Amino Acid Switch Turns Protein From Binder To Cleaver

by Celia Henry
September 29, 2008 | A version of this story appeared in Volume 86, Issue 39

By replacing a single naturally occurring amino acid with an unnatural amino acid, chemists at Scripps Research Institute have turned a protein that only binds to DNA into one that also cleaves the DNA specifically at the site next to the unnatural amino acid (J. Am. Chem. Soc., DOI: 10.1021/ja804653f). Changing the location of the unnatural amino acid causes DNA cleavage at different spots.
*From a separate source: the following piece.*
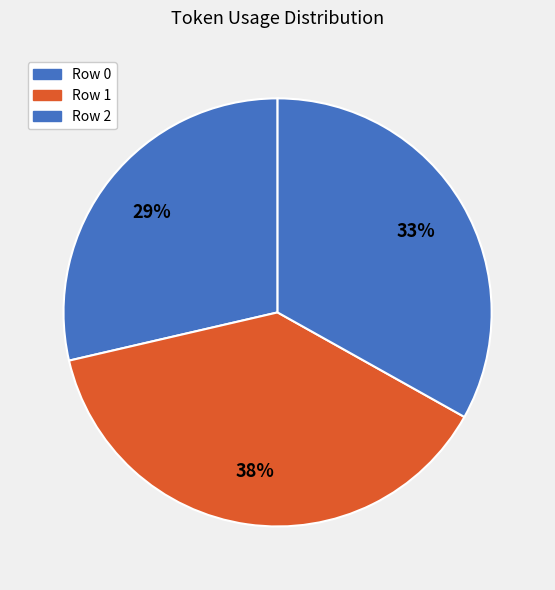

Rank the categories by value from highest to lowest.

Row 1, Row 2, Row 0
The technique could be used to map interactions between proteins and their DNA partners. Peter G. Schultz and Hyun Soo Lee perform this binder-to-cleaver transformation on Escherichia coli catabolite activator protein (CAP), a homodimer that binds to a 22-base-pair site. They insert bipyridinyl alanine (Bpy-Ala) in place of a lysine that lies at the protein-DNA interface near both ends of the binding site in the dimeric protein. The bipyridinyl group chelates transition-metal ions, which Schultz and Lee expected would induce oxidative cleavage of the DNA backbone next to the unnatural amino acid. When the researchers incubate the modified protein with metal ions, a reducing agent, and DNA containing the binding sequence, they do indeed see cleavage of the DNA backbone in the expected locations.